BEGIN GIVEN RECORDS

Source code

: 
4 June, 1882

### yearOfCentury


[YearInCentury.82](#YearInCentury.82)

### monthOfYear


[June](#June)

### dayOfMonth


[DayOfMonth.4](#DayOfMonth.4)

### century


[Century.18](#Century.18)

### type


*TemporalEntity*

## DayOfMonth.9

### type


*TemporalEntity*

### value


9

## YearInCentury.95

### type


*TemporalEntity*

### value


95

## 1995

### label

END GIVEN RECORDS

[WHAT TO WORK ON]
Render the stretch from the line containing "### yearOfCentury" through the end of the entries as a JSON list of strings, one string per line, omitting blank lines.

[REPLY TO THE TASK]
[
  "### yearOfCentury",
  "[YearInCentury.82](#YearInCentury.82)",
  "### monthOfYear",
  "[June](#June)",
  "### dayOfMonth",
  "[DayOfMonth.4](#DayOfMonth.4)",
  "### century",
  "[Century.18](#Century.18)",
  "### type",
  "*TemporalEntity*",
  "## DayOfMonth.9",
  "### type",
  "*TemporalEntity*",
  "### value",
  "9",
  "## YearInCentury.95",
  "### type",
  "*TemporalEntity*",
  "### value",
  "95",
  "## 1995",
  "### label"
]